Figure 6. BaΔwadC LPS binds to MD-2 and increases NF-κB translocation and S6 phosphorylation.

(A) LPS binding to hMD-2. After incubation of 0.75 µM hMD-2 with increasing LPS concentrations, the fraction of hMD-2 not bound to LPS was detected with free-hMD-2 specific antibody 9B4 by ELISA (results are representative of three independent experiments run in triplicate; differences between Ba-parental and BaΔwadC are indicated as *, p<0.05 or #, p<0.001) (B) NF-κB translocation to the nucleus.

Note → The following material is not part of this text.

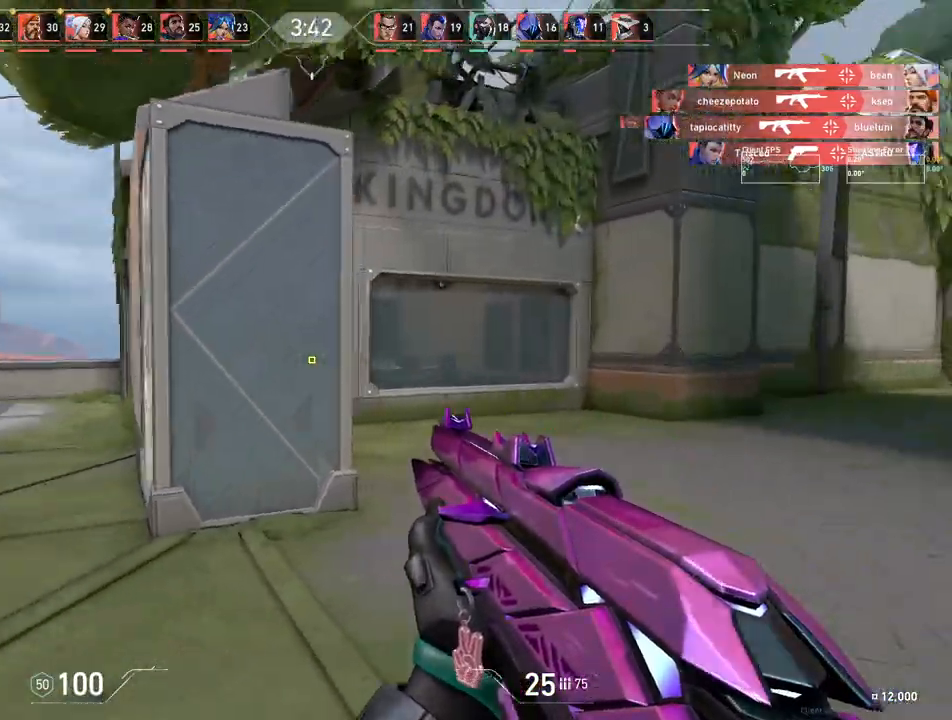
{"keys": ["d"], "mouse": [], "events": []}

BMDC were stimulated for 1 h with media, E. coli LPS (100 ng/mL), Ba-parental LPS (10 µg/mL) or BaΔwadC LPS (10 µg/mL), cells fixed in 3% paraformaldehyde at 37°C for 15 min, immunostained for CD11c and MHCII, and the % of cells showing nuclear translocation of the NF-κB subunit p65/RelA recorded (results are representative of three independent experiments run in triplicate; differences between Ba-parental and BaΔwadC are indicated as #, p<0.001). (C) S6 phosphorylation. BMDC were stimulated for 30 min, 1, 4, or 6 h with (left to right) media, E. coli LPS (100 ng/mL), Ba-parental LPS (100 ng/mL), Ba-parental LPS (10 µg/mL) or BaΔwadC LPS (10 µg/mL). Cell lysates (30 µg protein) were analyzed by Western blot with a polyclonal antibody against S6-P or an anti-actin antibody as control.